I am a patient transporter at one of the biggest and most respected hospitals in Cleveland. I’m proud to say in my short time there, I have won two awards for my performance. 

What I’m most proud of is I made the move that I needed to make in my life. It’s not easy to uproot yourself and move to a new job, in a new city, with a whole new life, and so on. But I had already spent three years in a job that felt suffocating to me, and I needed a change. 

I think what set me apart from others is I don’t live for approval as much as many people that I know. I do what I do because that’s what I like to do, not because someone else does or does not approve of it. 

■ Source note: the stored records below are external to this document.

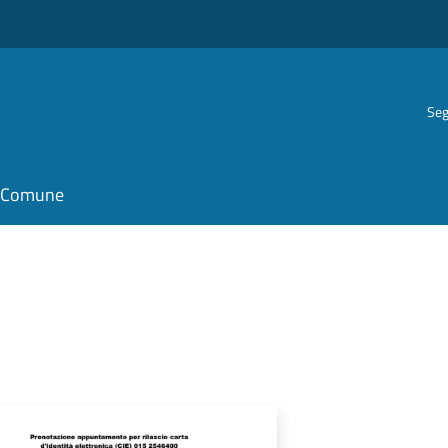
Seg
il Comune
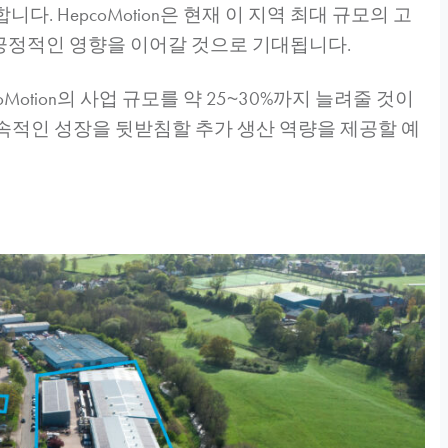
합니다.
HepcoMotion
은 현재 이 지역 최대 규모의 고
 긍정적인 영향을 이어갈 것으로 기대됩니다.
oMotion
의 사업 규모를 약 25~30%까지 늘려줄 것이
지속적인 성장을 뒷받침할 추가 생산 역량을 제공할 예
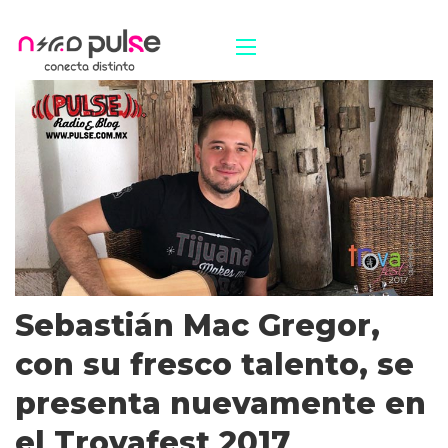
Sebastián Mac Gregor,
con su fresco talento, se
presenta nuevamente en
el Trovafest 2017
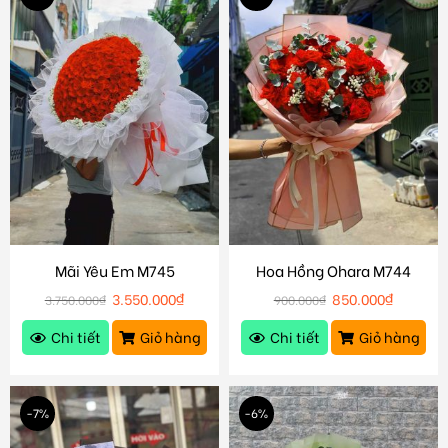
Mãi Yêu Em M745
Hoa Hồng Ohara M744
3.550.000
₫
850.000
₫
3.750.000
₫
900.000
₫
Chi tiết
Giỏ hàng
Chi tiết
Giỏ hàng
-7%
-6%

We’d love to hear about what you think about risk-taking?
Taking risks is an absolute necessity in life. Sooner or later, all of us will approach one or another situation in life where taking a risk is the right decision to make. My biggest risk in life was moving from Chicago — where I had been living most of my life — to Cleveland, as well as the new job I took, which made the move necessary. I couldn’t have been more happy because now I’m closer to my friends, whom I had been crossing state lines for years to visit, and I’m in a job that makes me a lot happier than the one I left. Sure, there’s much I miss about Chicago, but I don’t miss living there. Or working there. 

Fear is the biggest reason people shy away from risk. Sometimes, as our lives become more miserable because of our fear of embracing the risky thing to do to get out of our current situation, we actually convince ourselves the being comfortably miserable is the lesser evil. That’s almost never true. But, again, you have to take a risk to get out of that comfortable misery.